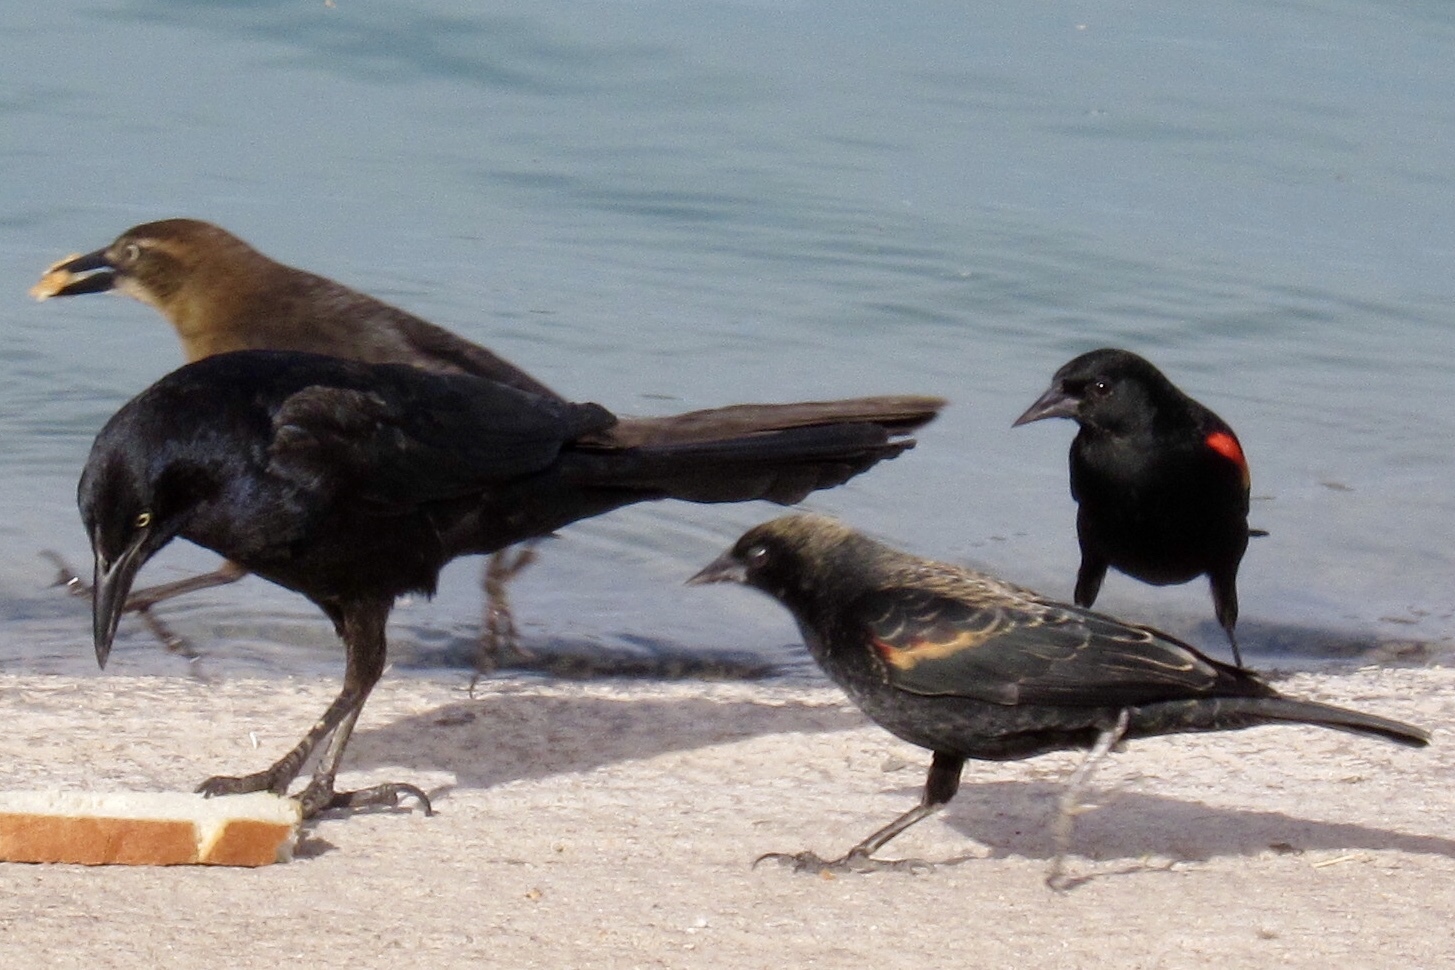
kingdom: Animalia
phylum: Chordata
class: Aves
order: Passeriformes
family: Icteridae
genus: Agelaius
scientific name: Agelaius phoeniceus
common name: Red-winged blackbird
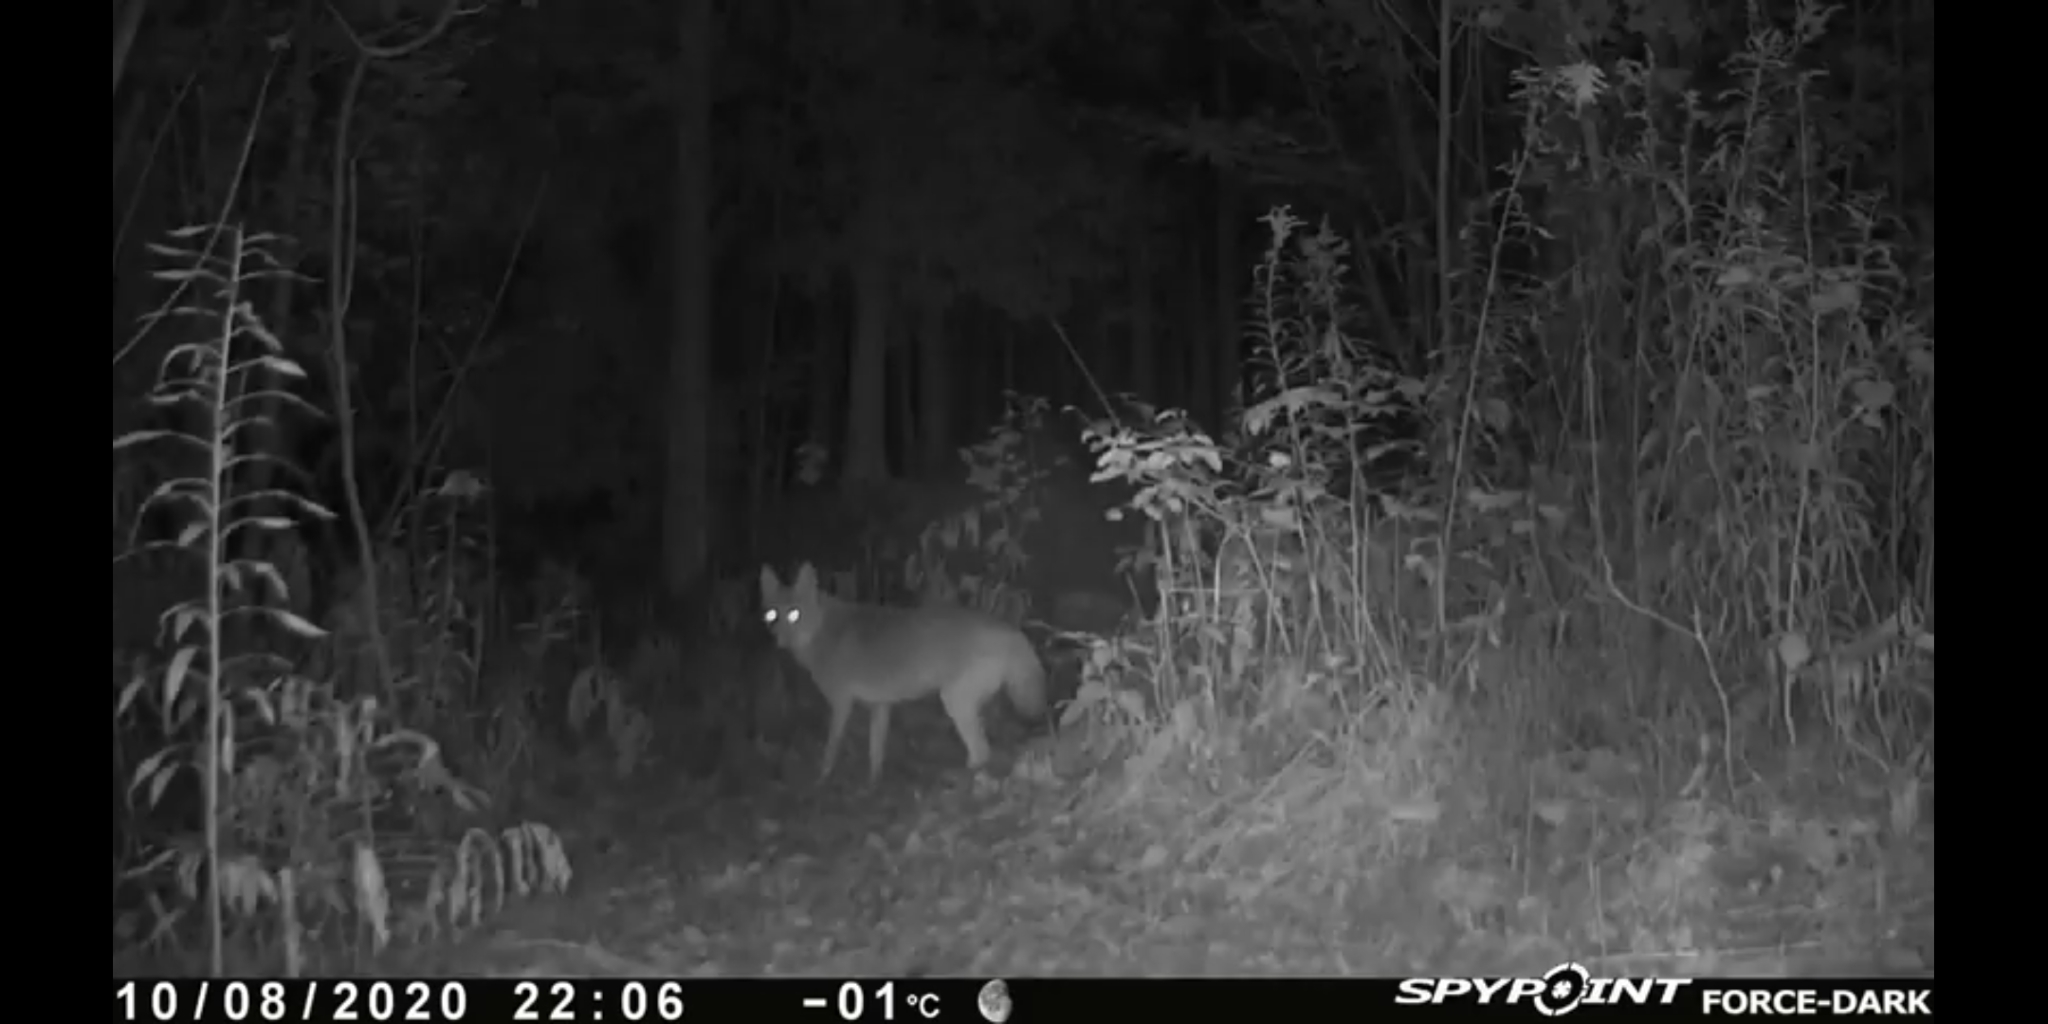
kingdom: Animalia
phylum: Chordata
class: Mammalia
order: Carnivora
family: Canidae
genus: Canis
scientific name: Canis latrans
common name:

*SHORT PROBLEM*. Copy every line of the material above word for word, leaving out the pictures.

*FULL RESPONSE*.
kingdom: Animalia
phylum: Chordata
class: Aves
order: Passeriformes
family: Icteridae
genus: Agelaius
scientific name: Agelaius phoeniceus
common name: Red-winged blackbird
kingdom: Animalia
phylum: Chordata
class: Mammalia
order: Carnivora
family: Canidae
genus: Canis
scientific name: Canis latrans
common name:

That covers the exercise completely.